Every CV writing guide tells you what to add. This one does the opposite. The items below are not minor stylistic preferences — they are active liabilities that reduce your chances before a recruiter has read a single achievement. Work through the list and cut anything that applies.
The Career Objective
A career objective tells the recruiter what you want from them. They do not care. What they care about is what you bring to the role. Replace it with a punchy 3-4 line professional summary that leads with your strongest credential and mirrors the language of the job description.
Personal Information
Date of birth, home address, marital status, religion, nationality, ID numbers, and health information have no place on a UK CV. Beyond being irrelevant, they create grounds for unconscious bias before you have been interviewed.
A Photo
UK hiring law actively discourages photos on CVs for good reason. Unless appearance is a direct job requirement (some hospitality and media roles), a photo introduces bias and adds nothing to your candidacy. The vast majority of UK recruiters do not expect one and some will actively view it negatively.
Certificates and Supporting Documents
Your CV is a standalone document. Attaching certificates, ID copies, or reference letters alongside it creates a combined file that ATS systems often cannot parse correctly, meaning your CV may never reach a human reviewer at all.
Buzzwords
"Hard-working", "motivated", "passionate", "team player", "dynamic" — every recruiter has read these thousands of times.

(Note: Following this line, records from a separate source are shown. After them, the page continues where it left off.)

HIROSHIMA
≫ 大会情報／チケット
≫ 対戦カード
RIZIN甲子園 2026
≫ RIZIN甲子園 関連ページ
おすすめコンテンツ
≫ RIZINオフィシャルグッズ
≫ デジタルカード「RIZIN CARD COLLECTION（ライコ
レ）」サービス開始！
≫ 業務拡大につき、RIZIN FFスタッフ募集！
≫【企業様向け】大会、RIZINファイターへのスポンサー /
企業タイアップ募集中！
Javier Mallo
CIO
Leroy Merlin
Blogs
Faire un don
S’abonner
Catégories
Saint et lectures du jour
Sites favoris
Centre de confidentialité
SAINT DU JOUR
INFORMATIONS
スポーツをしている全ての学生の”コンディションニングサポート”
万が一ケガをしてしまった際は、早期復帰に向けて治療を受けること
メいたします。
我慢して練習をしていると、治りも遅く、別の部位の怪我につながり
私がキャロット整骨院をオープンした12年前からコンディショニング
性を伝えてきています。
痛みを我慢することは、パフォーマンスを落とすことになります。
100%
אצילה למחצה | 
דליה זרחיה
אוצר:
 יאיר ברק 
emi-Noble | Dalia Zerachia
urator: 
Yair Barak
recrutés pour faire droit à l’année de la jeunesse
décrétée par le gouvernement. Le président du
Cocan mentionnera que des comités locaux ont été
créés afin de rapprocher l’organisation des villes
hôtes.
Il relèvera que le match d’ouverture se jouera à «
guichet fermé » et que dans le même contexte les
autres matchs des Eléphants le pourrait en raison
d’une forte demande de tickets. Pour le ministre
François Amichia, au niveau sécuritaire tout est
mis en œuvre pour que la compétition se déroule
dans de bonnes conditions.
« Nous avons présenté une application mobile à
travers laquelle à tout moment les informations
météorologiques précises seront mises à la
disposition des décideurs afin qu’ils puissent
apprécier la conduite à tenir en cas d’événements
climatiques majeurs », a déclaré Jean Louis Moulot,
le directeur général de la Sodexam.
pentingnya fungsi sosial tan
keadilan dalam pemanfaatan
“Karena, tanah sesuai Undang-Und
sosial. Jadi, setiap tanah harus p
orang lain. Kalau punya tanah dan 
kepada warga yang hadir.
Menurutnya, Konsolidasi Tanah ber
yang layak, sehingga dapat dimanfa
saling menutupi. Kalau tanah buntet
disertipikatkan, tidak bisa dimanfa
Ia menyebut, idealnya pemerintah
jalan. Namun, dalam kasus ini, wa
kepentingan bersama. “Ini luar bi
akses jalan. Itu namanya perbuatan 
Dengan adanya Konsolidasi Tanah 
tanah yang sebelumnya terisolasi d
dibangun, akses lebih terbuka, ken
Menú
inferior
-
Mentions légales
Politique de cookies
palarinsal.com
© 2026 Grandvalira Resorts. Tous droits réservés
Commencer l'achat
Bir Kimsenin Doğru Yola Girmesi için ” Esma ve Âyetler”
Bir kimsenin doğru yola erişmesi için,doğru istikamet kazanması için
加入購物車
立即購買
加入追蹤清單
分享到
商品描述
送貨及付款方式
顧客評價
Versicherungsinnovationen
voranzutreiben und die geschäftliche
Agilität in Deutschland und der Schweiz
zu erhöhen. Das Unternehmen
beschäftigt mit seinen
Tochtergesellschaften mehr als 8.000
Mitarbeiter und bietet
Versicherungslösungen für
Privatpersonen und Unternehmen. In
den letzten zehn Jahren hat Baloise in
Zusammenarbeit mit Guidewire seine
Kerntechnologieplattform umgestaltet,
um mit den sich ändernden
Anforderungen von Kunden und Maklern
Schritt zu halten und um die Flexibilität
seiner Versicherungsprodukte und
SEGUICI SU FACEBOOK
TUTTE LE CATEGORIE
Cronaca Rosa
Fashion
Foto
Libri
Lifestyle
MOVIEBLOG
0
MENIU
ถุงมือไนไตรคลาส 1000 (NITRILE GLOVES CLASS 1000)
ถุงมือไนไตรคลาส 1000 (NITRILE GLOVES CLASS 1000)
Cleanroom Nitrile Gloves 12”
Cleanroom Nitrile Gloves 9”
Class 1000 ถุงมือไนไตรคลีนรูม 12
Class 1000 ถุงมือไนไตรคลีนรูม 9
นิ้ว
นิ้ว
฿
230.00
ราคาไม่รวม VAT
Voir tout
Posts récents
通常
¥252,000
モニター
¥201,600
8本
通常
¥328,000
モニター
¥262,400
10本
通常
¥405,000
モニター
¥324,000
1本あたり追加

They signal nothing because every candidate uses them. They take up space that could be used for evidence.
Graphics, Tables, and Columns
Charts, logos, progress bars, and multi-column layouts may look polished in Word but they break ATS parsing. Many systems read left to right across columns, turning your carefully structured CV into garbled, unscorable text.
Unnecessary Fluff
Cover pages, the title "Curriculum Vitae of...", decorative borders, lengthy preambles, and mission statements all eat into the 7 seconds a UK recruiter spends on a first pass. Every line on your CV should earn its place by demonstrating your value.
Long Paragraphs
Dense blocks of text get skipped. Break every section into bullet points, keep each bullet to one or two lines, and lead with the action verb. Your professional summary is the only section that should read as prose — and even that should be four lines maximum.
Your Life Story
Your CV is not a biography. Primary school, GCSEs if you hold a degree, hobbies with no professional relevance, and roles from more than 15 years ago (unless directly relevant) can all go. Think of your CV as a landing page: one clear value proposition, evidence to support it, nothing else.
Your Work Email Address
Using your current employer's email address on a job application signals two things: that you are job hunting on company time, and that your contact details will stop working the moment you leave. Neither impression is one you want to make.